3. We then sum it up, which will count the number of times it returns TRUE. Divide that number by a 100 to get the proportions.

4. Then we move on to subtract it from 1, which will give us the proportion of times we got a BF that was conclusive - outside of the interval 1/3 and 1.

# Calculate results of Monte Carlo simulation
power <- monte %>%
group_by(n) %>%
summarise(power = 1 - (sum(between(bf, 1/3, 3)) / 1000))

# Show all the rows where power is larger than 80%
power %>%
filter(power > 0.80)
# A tibble: 16 × 2
n power
<dbl> <dbl>
1    50 0.811
2    60 0.867
3    70 0.929
4    80 0.956
5    90 0.967
6   100 0.979
7   110 0.991
8   120 0.995
9   130 0.998
10   140 0.999
11   150 1
12   160 1
13   170 0.998
14   180 1
15   190 1
16   200 1    

The only thing that remains is to find out the actual sample size we need. In frequentist methods, people usually expect your study to have at least 80% power. If we accept that convention for this as well, we can settle on a sample size of 50 for each group. You can see in the output above that this is the first sample size where 80% of BFs are conclusive. This means that you need to recruit 100 participants overall.

Remember that we picked n number of people from each group. So each sample size we checked has to be multipled by 2 as it is a between-subject experiment - compare two independent groups.

Before moving on to the exercises, it is worth looking at how power improves for each sample size. Let us visualise this via a plot. This plot will be similar to what you already made in the Understanding interactions and Factorial Differences worksheets.

First, we are going to create a new column that will tell us whether the sample size has at least 80% power or not. We will also save the object by overwriting power.

# Add 'criterion' column
power <- power %>%
mutate(criterion = power > 0.80)

Now in order to make a graph, we will use two new functions that will show us which is the smallest sample size that meets our criteria.
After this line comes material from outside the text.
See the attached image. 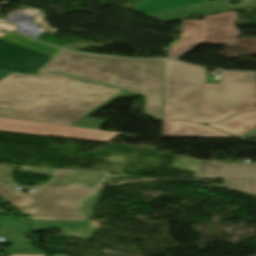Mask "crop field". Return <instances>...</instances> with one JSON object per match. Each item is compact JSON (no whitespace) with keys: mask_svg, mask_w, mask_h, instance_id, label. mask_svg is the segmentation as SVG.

geom_vline will simply insert a vertical line onto the graph. A simple vertical line will tell us exactly where to look on the plot.

scale_x_continuous will let us specify how many ticks we want to draw on the x-axis. We can use the breaks option within this function We want to have more ticks than one, so that whoever is viewing the plot can have a sense of how the smallest adequate sample size fairs with other options.

We also need to make sure that axis labels are correct and informative. On top of that, I also choose to better look for our plot by using "theme_classic.

# Display line plot with  sample size on the x-axis and power on the y-axis
ggplot(power, aes(x = n, y = power)) +
# Make a line graph
geom_line(linetype = 2) +
# Add points with different colours for our criterion
# Increase the size of those points for better visibility
geom_point(aes(colour = criterion), size = 2) +
# Put a vertical line at 50 on the x axis
geom_vline(aes(xintercept = 50)) +
# Put a tick on the x-axis at 50, 100, and 200
scale_x_continuous(breaks = sort(c(50, 100, 200))) +
# Rename axis labels
xlab("sample size") +
ylab("power") +
# nice theme
theme_classic()

As you can see, the power goes up not linearly, but more as a curve. It resembles a logarithmic function, which has this steep curve that seems to plateau after a certain point. Power after a certain point remains nearly stationary. This means that collecting too much data is not harmful, but can be unnecessary.

# 5 Exercise 1: Estimate the sample size for a new data set.

In this exercise you will need to estimate the sample size for a different data set.

The data will be on the production effect in memory. More explanation on the data can be found in the Revision worksheet. You can right click on production data and save it as a CSV.

Additionally, you will need to do so for a harsher interval, where the BF falls outside of 1/10 and 10. You will need to find the sample size, that will give you at least 80% of power.

Hint: If the effect size is small, it often requires large samples to reliably detect the effect. Sample size can go sometimes as high as a 500 participants per group. If you increase the number of sample sizes you want to check, it will also take longer to run the command.